Reading passage:
=== Section Start ===

Discussion:
File Gotchas
(too old to reply)
Roedy Green
2013-03-17 03:16:03 UTC
Permalink
/*
* [TestFileCombine.java]
*
* Summary: combining two filenames with java.io.File
*
* Copyright: (c) 2013 Roedy Green, Canadian Mind Products,
http://mindprod.com
*
* Licence: This software may be copied and used freely for any
purpose but military.
* http://mindprod.com/contact/nonmil.html
*
* Requires: JDK 1.7+
*
* Created with: JetBrains IntelliJ IDEA IDE
http://www.jetbrains.com/idea/
*
* Version History:
* 1.0 2013-03-16 initial version
*/
package com.mindprod.example;

import com.mindprod.common11.Misc;

import java.io.File;
import java.io.IOException;

import static java.lang.System.out;

/**
* combining two filenames with java.io.File
*
* @author Roedy Green, Canadian Mind Products
* @version 1.0 2013-03-16 initial version
* @since 2013-03-16
*/
public final class TestFileCombine
{

/**
* Experiment with various ways of combining file names
*
* @param args not used
*
* @throws java.io.IOException on I/O failure.
*/
public static void main( String[] args ) throws IOException
{

// file is not suitable for resolving relative or absolute
offsets from a base filename.
File root = new File( "E:/mindprod" );
File o1 = new File( root, "index.html" );
out.println( Misc.getCanOrAbsPath( o1 ) );
// prints: E:/mindprod/index.html (actually with backslashes)

=== Section End ===

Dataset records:

=== Section Start ===

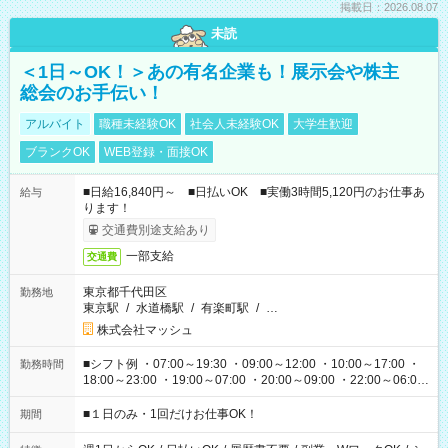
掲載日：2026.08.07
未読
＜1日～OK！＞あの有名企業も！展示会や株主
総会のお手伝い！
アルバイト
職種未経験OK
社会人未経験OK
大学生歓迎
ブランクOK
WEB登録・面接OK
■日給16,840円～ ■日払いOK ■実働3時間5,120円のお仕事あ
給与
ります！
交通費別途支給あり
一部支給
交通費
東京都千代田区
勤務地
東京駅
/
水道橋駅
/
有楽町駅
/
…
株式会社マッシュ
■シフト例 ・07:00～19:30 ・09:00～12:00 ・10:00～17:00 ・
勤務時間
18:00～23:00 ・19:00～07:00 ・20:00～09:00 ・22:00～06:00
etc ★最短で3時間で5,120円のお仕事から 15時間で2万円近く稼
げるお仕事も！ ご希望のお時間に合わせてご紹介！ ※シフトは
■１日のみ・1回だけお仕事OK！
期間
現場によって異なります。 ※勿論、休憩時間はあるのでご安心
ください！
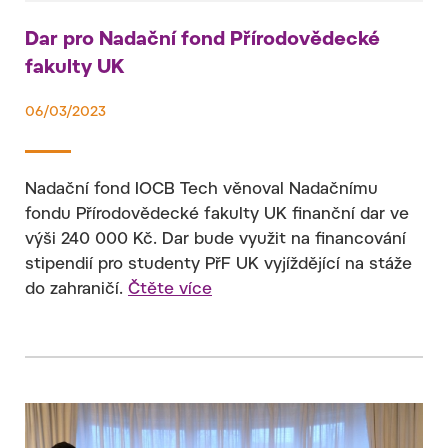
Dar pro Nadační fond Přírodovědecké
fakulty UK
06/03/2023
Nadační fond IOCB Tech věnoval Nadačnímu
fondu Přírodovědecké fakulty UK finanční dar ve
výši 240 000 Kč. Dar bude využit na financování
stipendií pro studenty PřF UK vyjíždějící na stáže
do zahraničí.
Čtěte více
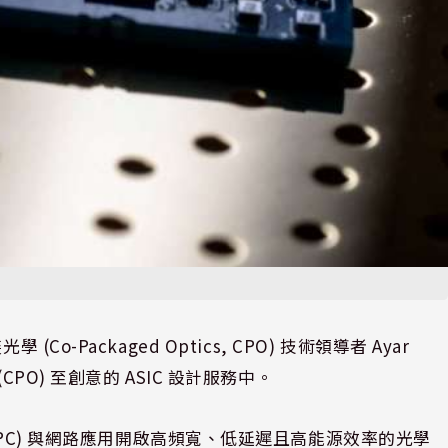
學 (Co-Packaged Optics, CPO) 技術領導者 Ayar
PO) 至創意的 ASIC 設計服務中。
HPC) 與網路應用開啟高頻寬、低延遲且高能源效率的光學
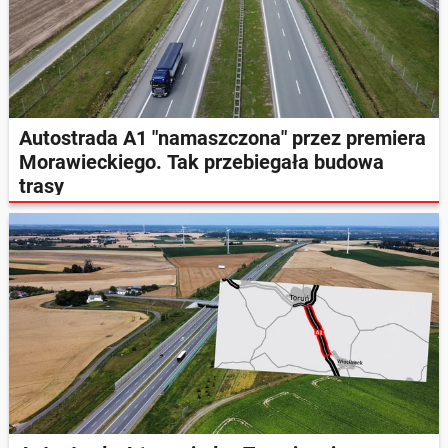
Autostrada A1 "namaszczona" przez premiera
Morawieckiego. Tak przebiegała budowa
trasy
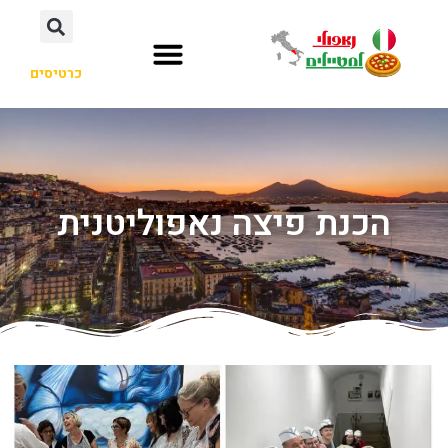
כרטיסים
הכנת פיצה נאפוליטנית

=== Section End ===

What to work on:
1. In the forum thread, which JDK version does TestFileCombine.java require?
2. Copy the lines of the entries from the line with "Dar pro Nadační fond Přírodovědecké" up to and including the line with "HPC) 與網路應用開啟高頻寬、低延遲且高能源效率的光學", leaving out any picture lines.
The forum thread and the entries are separate, unrelated material.

Results:
1. It requires JDK 1.7 or later.

2.
Dar pro Nadační fond Přírodovědecké
fakulty UK
06/03/2023
Nadační fond IOCB Tech věnoval Nadačnímu
fondu Přírodovědecké fakulty UK finanční dar ve
výši 240 000 Kč. Dar bude využit na financování
stipendií pro studenty PřF UK vyjíždějící na stáže
do zahraničí.
Čtěte více
學 (Co-Packaged Optics, CPO) 技術領導者 Ayar
PO) 至創意的 ASIC 設計服務中。
HPC) 與網路應用開啟高頻寬、低延遲且高能源效率的光學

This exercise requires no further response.